**ABOUT THIS EXERCISE**
Copy out every line in the rows below that contains the word "Society".

**SUPPLIED RECORDS**
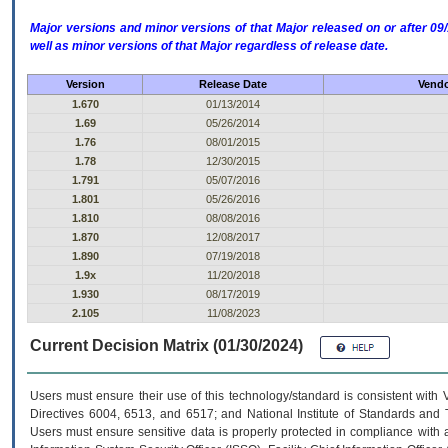
Major versions and minor versions of that Major released on or after 
well as minor versions of that Major regardless of release date.
Version
Release Date
Vendo
1.670
01/13/2014
1.69
05/26/2014
1.76
08/01/2015
1.78
12/30/2015
1.791
05/07/2016
1.801
05/26/2016
1.810
08/08/2016
1.870
12/08/2017
1.890
07/19/2018
1.9x
11/20/2018
1.930
08/17/2019
2.105
11/08/2023
Current Decision Matrix (01/30/2024)
Users must ensure their use of this technology/standard is consistent with
Directives 6004, 6513, and 6517; and National Institute of Standards and 
Users must ensure sensitive data is properly protected in compliance with al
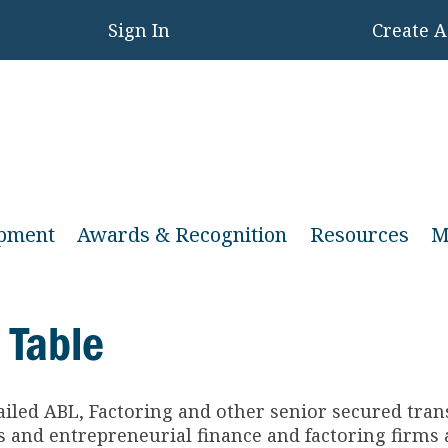
Sign In
Create 
opment
Awards & Recognition
Resources
M
 Table
ailed ABL, Factoring and other senior secured tra
and entrepreneurial finance and factoring firms a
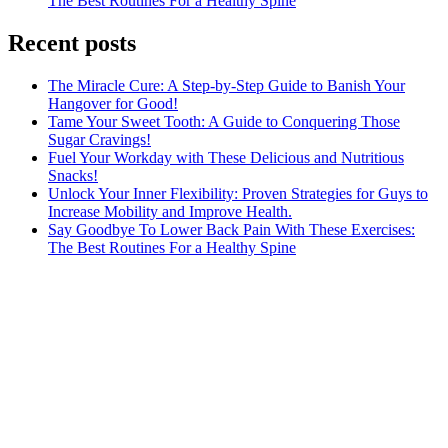
The Best Routines For a Healthy Spine
Recent posts
The Miracle Cure: A Step-by-Step Guide to Banish Your
Hangover for Good!
Tame Your Sweet Tooth: A Guide to Conquering Those
Sugar Cravings!
Fuel Your Workday with These Delicious and Nutritious
Snacks!
Unlock Your Inner Flexibility: Proven Strategies for Guys to
Increase Mobility and Improve Health.
Say Goodbye To Lower Back Pain With These Exercises:
The Best Routines For a Healthy Spine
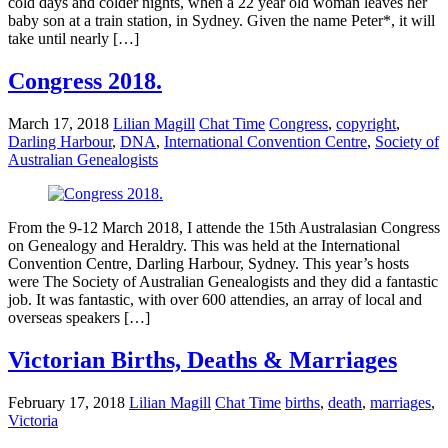
cold days and colder nights, when a 22 year old woman leaves her
baby son at a train station, in Sydney. Given the name Peter*, it will
take until nearly […]
Congress 2018.
March 17, 2018
Lilian Magill
Chat Time
Congress
,
copyright
,
Darling Harbour
,
DNA
,
International Convention Centre
,
Society of
Australian Genealogists
From the 9-12 March 2018, I attende the 15th Australasian Congress
on Genealogy and Heraldry. This was held at the International
Convention Centre, Darling Harbour, Sydney. This year’s hosts
were The Society of Australian Genealogists and they did a fantastic
job. It was fantastic, with over 600 attendies, an array of local and
overseas speakers […]
Victorian Births, Deaths & Marriages
February 17, 2018
Lilian Magill
Chat Time
births
,
death
,
marriages
,
Victoria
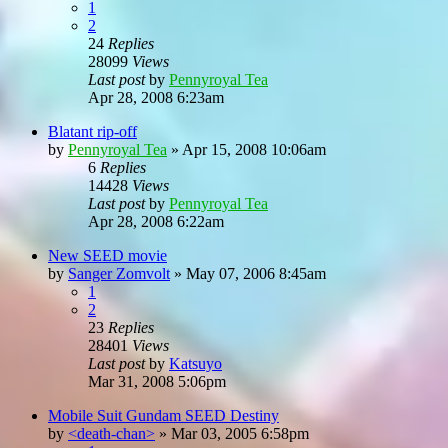
1
2
24
Replies
28099
Views
Last post
by
Pennyroyal Tea
Apr 28, 2008 6:23am
Blatant rip-off
by
Pennyroyal Tea
»
Apr 15, 2008 10:06am
6
Replies
14428
Views
Last post
by
Pennyroyal Tea
Apr 28, 2008 6:22am
New SEED movie
by
Sanger Zomvolt
»
May 07, 2006 8:45am
1
2
23
Replies
28401
Views
Last post
by
Katsuyo
Mar 31, 2008 5:06pm
Mobile Suit Gundam SEED Destiny
by
<death-chan>
»
Mar 03, 2005 6:58pm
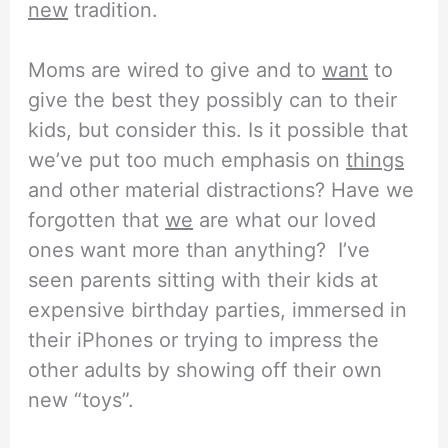
new
tradition.
Moms are wired to give and to
want
to
give the best they possibly can to their
kids, but consider this. Is it possible that
we’ve put too much emphasis on
things
and other material distractions? Have we
forgotten that
we
are what our loved
ones want more than anything? I’ve
seen parents sitting with their kids at
expensive birthday parties, immersed in
their iPhones or trying to impress the
other adults by showing off their own
new “toys”.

**YOUR SOLUTION**
Society of
were The Society of Australian Genealogists and they did a fantastic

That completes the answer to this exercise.